Le District IDEA, une duplication à grande échelle de la smart city

Pour autant, ce projet, au-delà de cette exemplarité énergétique que personne ne conteste, suscite certaines controverses. La première est liée à l’ambition de Sidewalk Labs d’étendre ce projet bien au-delà des limites de Quayside, les seules validées pour l’heure par les autorités canadiennes.

En effet, les plans dévoilés par Sidewalk Labs envisagent le déploiement de cette logique urbaine dans un quartier beaucoup plus vaste, englobant toutes les friches industrielles de cette zone des quais de Toronto. Cet ensemble est baptisé par la filiale d’Alphabet « District IDEA ».

La folie des grandeurs

L’aménagement de ce district par Sidewalk Labs permettrait de créer 44 000 nouveaux emplois et de générer chaque année 14,2 milliards de dollars en activité économique, selon une analyse indépendante d’urbanMetrics. Alléchant… Sauf que ni la ville de Toronto, ni le gouvernement, provincial ou fédéral, n’a autorisé cette création !

« L’idée du IDEA District est prématurée. Il faut voir d’abord comment fonctionne le quartier Quayside avant de décider de travailler ensemble ailleurs » rappelle le président de Waterfront Toronto, Steve Diamond, tout en se félicitant de voir sortir de terre un quartier écologiquement exemplaire.
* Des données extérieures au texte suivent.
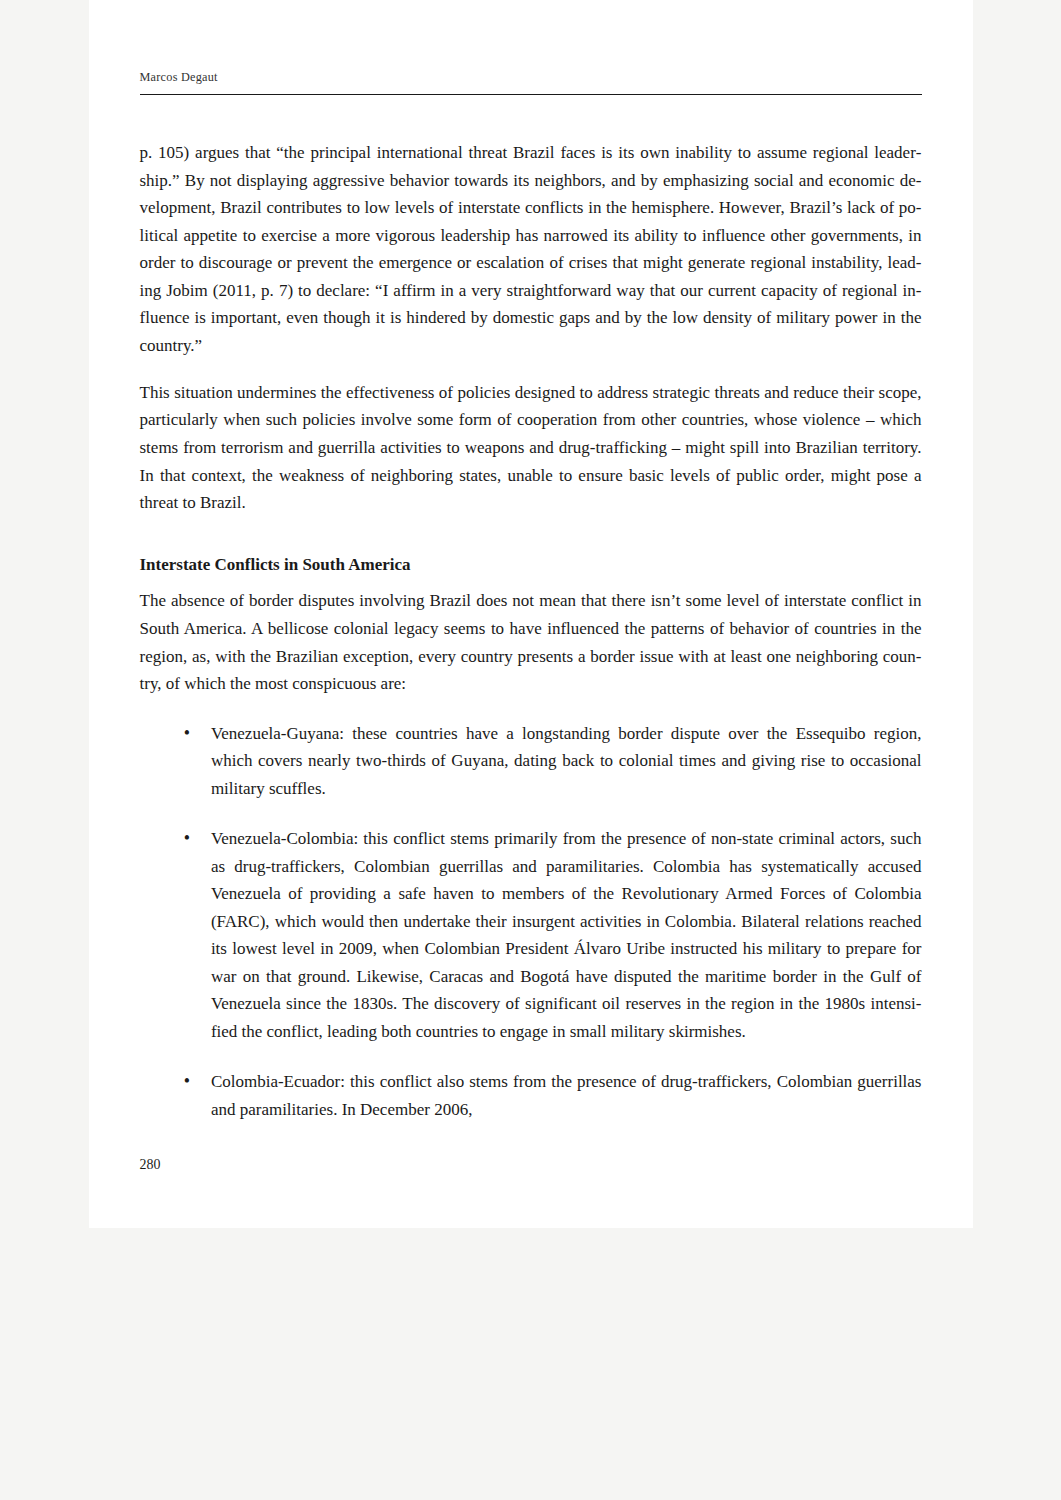Marcos Degaut
p. 105) argues that “the principal international threat Brazil faces is its own inability to assume regional leadership.” By not displaying aggressive behavior towards its neighbors, and by emphasizing social and economic development, Brazil contributes to low levels of interstate conflicts in the hemisphere. However, Brazil’s lack of political appetite to exercise a more vigorous leadership has narrowed its ability to influence other governments, in order to discourage or prevent the emergence or escalation of crises that might generate regional instability, leading Jobim (2011, p. 7) to declare: “I affirm in a very straightforward way that our current capacity of regional influence is important, even though it is hindered by domestic gaps and by the low density of military power in the country.”
This situation undermines the effectiveness of policies designed to address strategic threats and reduce their scope, particularly when such policies involve some form of cooperation from other countries, whose violence – which stems from terrorism and guerrilla activities to weapons and drug-trafficking – might spill into Brazilian territory. In that context, the weakness of neighboring states, unable to ensure basic levels of public order, might pose a threat to Brazil.
Interstate Conflicts in South America
The absence of border disputes involving Brazil does not mean that there isn’t some level of interstate conflict in South America. A bellicose colonial legacy seems to have influenced the patterns of behavior of countries in the region, as, with the Brazilian exception, every country presents a border issue with at least one neighboring country, of which the most conspicuous are:
Venezuela-Guyana: these countries have a longstanding border dispute over the Essequibo region, which covers nearly two-thirds of Guyana, dating back to colonial times and giving rise to occasional military scuffles.
Venezuela-Colombia: this conflict stems primarily from the presence of non-state criminal actors, such as drug-traffickers, Colombian guerrillas and paramilitaries. Colombia has systematically accused Venezuela of providing a safe haven to members of the Revolutionary Armed Forces of Colombia (FARC), which would then undertake their insurgent activities in Colombia. Bilateral relations reached its lowest level in 2009, when Colombian President Álvaro Uribe instructed his military to prepare for war on that ground. Likewise, Caracas and Bogotá have disputed the maritime border in the Gulf of Venezuela since the 1830s. The discovery of significant oil reserves in the region in the 1980s intensified the conflict, leading both countries to engage in small military skirmishes.
Colombia-Ecuador: this conflict also stems from the presence of drug-traffickers, Colombian guerrillas and paramilitaries. In December 2006,
280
Main basse sur des terrains publics

Même son de cloche du coté du mouvement #BlockSidewalk, qui rappelle que Google a déjà mis la main sur d’importantes réserves foncières publiques à bas prix. Et envisage de le faire pour une zone bien plus importante : le quartier que possède Sidewalk Labs a une surface de 5 hectares, le district IDEA fait 76 hectares !

« Ce projet n’a jamais été seulement de développer un petit quartier de près de 50 000 mètres carrés. Ce plan qu’a présenté Sidewalk Labs en est la preuve » pointe Thorben Wieditz, porte-parole de #BlockSidewalk.

Peut-on vraiment faire confiance à Google sur le traitement des données ?

Autre motif (légitime) d’inquiétude : les données personnelles. Le futur quartier sera truffé de capteurs, dans les rues, les logements, les commerces, les bureaux. #BlockSidewalk s’interroge sur la façon dont Sidewalk Labs va traiter cette masse d’informations. Et ce, même si la firme a affirmé que les données ne seraient pas traitées sans le consentement de l’utilisateur.

Une inquiétude qui se comprend, quand on sait que la fortune de Google est bâti sur les données personnelles. Le modèle économique du géant du net fonctionne sur la revente de ces données. Google est d’ailleurs passé maître dans l’art d’obtenir des consentements sans que les utilisateurs ne sachent vraiment ce qu’ils ont accepté…

Sidewalk Labs, pile et face

Preuve que cette inquiétude était légitime : il a fallu une levée de boucliers d’associations de défense de la vie privée pour que Sidewalk Labs propose d’anonymiser l’ensemble des données récoltées dans le cadre urbain, et d’en rendre l’accès public et transparent via un service d’open data. Alors que c’est le B.A. BA d’une smart city en France !

Coté pile : un bon samaritain, oeuvrant pour l’avenir et la transition énergétique. Coté face : un Big Brother avide de profits, de terrains publics à prix bas et de données personnelles. De quoi osciller entre enthousiasme et vigilance pour l’avancée de cet ambitieux projet.